[Saved entries]

'''

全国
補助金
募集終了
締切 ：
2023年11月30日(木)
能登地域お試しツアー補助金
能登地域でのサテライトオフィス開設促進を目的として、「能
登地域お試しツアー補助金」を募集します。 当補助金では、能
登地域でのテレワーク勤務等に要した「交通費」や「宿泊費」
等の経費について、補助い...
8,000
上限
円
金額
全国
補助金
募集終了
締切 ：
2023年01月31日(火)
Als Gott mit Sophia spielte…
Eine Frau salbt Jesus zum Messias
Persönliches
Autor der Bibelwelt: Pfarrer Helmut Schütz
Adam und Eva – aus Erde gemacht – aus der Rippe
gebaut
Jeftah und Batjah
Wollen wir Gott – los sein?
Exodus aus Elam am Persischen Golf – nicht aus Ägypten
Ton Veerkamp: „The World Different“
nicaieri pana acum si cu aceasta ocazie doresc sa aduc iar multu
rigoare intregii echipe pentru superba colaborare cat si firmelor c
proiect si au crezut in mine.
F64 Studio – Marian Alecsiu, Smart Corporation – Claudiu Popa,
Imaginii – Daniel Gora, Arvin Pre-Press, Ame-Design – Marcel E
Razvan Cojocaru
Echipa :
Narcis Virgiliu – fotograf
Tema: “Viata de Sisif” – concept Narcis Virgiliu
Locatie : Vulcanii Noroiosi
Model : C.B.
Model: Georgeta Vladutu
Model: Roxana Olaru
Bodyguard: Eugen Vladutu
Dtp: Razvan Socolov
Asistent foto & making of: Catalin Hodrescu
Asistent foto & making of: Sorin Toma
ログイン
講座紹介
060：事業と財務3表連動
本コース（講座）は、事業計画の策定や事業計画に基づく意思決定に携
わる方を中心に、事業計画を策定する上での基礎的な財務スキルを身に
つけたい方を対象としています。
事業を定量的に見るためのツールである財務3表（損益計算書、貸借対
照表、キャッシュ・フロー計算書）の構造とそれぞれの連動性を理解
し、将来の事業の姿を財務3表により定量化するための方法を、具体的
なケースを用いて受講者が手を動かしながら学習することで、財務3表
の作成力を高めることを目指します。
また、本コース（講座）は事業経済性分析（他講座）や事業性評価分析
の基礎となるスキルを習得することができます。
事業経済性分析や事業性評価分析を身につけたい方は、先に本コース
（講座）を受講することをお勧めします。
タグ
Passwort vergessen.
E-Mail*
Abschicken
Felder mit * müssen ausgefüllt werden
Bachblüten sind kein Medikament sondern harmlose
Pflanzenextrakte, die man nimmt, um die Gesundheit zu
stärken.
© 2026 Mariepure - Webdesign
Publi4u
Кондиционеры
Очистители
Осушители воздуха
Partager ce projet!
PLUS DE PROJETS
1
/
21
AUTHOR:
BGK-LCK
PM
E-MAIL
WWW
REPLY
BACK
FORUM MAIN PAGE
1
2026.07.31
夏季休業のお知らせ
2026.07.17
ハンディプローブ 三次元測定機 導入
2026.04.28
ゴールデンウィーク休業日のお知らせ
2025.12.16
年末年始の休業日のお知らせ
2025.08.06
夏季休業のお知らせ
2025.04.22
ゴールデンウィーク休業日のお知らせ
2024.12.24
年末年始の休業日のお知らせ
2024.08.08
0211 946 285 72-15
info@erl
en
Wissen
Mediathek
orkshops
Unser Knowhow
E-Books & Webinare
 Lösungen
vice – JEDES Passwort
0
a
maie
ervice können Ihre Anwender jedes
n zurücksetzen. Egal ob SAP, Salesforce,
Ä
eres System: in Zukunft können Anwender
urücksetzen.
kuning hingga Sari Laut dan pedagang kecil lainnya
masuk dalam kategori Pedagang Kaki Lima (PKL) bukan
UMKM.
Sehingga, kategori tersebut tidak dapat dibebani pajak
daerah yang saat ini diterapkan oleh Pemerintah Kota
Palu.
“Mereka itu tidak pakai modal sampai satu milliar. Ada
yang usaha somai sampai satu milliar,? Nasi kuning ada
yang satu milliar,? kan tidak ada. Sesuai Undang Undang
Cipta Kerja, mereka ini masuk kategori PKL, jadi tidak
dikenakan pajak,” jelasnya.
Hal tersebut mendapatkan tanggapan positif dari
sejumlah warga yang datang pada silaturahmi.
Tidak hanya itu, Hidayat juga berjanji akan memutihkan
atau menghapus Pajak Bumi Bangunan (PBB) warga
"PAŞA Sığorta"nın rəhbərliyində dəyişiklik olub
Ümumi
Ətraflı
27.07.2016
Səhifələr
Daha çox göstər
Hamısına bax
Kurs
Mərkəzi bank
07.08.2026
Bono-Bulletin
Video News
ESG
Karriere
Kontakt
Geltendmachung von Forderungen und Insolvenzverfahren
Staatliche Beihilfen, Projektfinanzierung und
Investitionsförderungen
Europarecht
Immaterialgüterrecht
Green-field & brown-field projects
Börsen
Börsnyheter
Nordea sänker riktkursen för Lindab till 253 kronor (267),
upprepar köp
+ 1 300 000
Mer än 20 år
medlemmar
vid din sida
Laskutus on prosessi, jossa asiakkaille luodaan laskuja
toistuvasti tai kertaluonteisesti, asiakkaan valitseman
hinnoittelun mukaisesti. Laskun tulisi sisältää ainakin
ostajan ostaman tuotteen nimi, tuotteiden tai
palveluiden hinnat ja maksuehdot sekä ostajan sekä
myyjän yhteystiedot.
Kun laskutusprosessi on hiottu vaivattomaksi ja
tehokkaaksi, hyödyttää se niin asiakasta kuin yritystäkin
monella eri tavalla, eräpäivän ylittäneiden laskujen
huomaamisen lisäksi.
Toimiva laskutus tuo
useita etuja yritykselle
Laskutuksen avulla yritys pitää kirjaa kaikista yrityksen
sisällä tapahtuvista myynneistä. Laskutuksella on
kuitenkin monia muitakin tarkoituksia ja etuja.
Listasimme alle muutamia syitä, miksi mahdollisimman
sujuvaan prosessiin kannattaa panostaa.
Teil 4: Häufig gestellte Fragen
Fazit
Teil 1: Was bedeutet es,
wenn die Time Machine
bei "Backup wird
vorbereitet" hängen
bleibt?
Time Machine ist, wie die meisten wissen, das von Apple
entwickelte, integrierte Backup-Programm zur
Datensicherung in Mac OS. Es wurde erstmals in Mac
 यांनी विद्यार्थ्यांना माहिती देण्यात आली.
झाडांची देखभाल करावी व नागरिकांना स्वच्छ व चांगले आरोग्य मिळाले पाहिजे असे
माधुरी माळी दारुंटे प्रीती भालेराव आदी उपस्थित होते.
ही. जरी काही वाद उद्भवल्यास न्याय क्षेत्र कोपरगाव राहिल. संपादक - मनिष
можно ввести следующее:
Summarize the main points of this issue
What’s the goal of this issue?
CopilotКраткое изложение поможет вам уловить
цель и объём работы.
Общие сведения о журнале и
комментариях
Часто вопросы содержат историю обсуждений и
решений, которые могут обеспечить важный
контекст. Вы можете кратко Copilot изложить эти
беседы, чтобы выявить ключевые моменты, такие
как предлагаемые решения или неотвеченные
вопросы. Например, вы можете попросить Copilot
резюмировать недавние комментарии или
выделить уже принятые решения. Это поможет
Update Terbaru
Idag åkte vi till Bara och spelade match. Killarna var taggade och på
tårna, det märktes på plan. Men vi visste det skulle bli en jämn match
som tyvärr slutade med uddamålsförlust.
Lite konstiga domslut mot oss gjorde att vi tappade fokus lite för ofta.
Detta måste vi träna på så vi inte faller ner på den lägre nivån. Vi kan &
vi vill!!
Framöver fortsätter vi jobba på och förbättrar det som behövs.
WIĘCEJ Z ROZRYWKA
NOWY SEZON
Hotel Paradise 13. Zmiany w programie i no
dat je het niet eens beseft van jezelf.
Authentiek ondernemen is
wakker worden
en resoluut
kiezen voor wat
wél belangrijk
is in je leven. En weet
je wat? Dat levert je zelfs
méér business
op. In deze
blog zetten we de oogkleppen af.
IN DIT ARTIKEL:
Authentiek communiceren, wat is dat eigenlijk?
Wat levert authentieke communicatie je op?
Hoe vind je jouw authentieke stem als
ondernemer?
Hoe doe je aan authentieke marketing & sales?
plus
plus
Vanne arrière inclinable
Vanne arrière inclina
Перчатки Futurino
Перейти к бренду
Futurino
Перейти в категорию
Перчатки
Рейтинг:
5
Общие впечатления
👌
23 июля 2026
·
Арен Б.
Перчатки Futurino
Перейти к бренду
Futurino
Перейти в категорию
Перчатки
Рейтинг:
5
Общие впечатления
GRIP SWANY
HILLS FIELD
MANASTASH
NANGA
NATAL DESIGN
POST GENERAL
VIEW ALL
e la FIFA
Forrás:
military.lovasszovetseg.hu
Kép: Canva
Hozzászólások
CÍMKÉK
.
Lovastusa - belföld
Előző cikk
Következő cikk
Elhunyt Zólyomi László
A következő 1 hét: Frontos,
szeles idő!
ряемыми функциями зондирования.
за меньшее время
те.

'''

#### What you have to do:
Could you set down, word for word, only the lines above from the line with "等の経費について、補助い..." to the line with "proiect si au crezut in mine.", including both?

#### Answer section:
等の経費について、補助い...
8,000
上限
円
金額
全国
補助金
募集終了
締切 ：
2023年01月31日(火)
Als Gott mit Sophia spielte…
Eine Frau salbt Jesus zum Messias
Persönliches
Autor der Bibelwelt: Pfarrer Helmut Schütz
Adam und Eva – aus Erde gemacht – aus der Rippe
gebaut
Jeftah und Batjah
Wollen wir Gott – los sein?
Exodus aus Elam am Persischen Golf – nicht aus Ägypten
Ton Veerkamp: „The World Different“
nicaieri pana acum si cu aceasta ocazie doresc sa aduc iar multu
rigoare intregii echipe pentru superba colaborare cat si firmelor c
proiect si au crezut in mine.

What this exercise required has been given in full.